日本女子レスリング最重量級では初となる金メダル獲得という快挙だけでなく、明るいキャラクターや「カワイイ」と書かれたマウスピースでも話題になりました。
そんな鏡選手について、「どんな学校に通っていたの?」「レスリングを始めたきっかけは?」と気になる人も多いようです。

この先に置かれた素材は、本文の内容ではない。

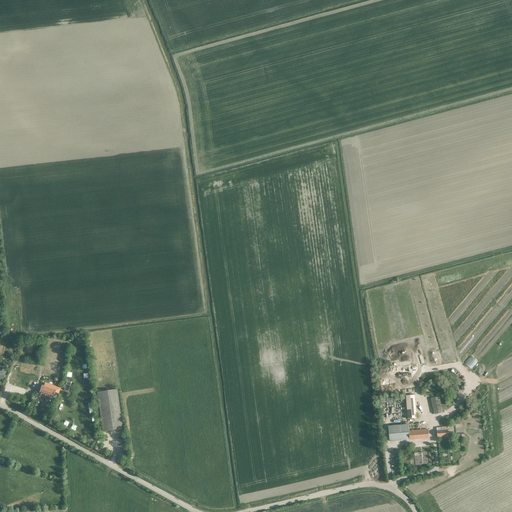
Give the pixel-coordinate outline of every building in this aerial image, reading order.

この記事では、鏡優翔選手の小学校から大学までの学歴や、レスリングとの出会い、これまでの歩みについて紹介します。
鏡優翔のプロフィール
名前:鏡 優翔(かがみ ゆうか)
生年月日:2001年9月14日
出身地:山形県山形市
身長:167cm
競技:レスリング女子76kg級
所属:サントリービバレッジソリューション
2024年パリオリンピックで女子76kg級の金メダルを獲得。日本女子レスリング最重量級では史上初となる快挙を成し遂げました!
小学校は宇都宮市立雀宮南小学校
鏡選手は山形県山形市で生まれましたが、小学校入学のタイミングで家族とともに栃木県宇都宮市へ移りました。
通っていた小学校は宇都宮市立雀宮南小学校です。
小学生時代はレスリングだけでなく、陸上やラグビーにも取り組んでいました。
ラグビーではタックル技術を学び、陸上では体力づくりに励んでいたそうです。
ラグビー経験は、現在の“攻めるレスリング”にもつながっているようです。
レスリングでは地元クラブ「下野サンダーキッズ」に所属し、全国少年少女レスリング選手権で小学3年生から6年生まで4連覇を達成。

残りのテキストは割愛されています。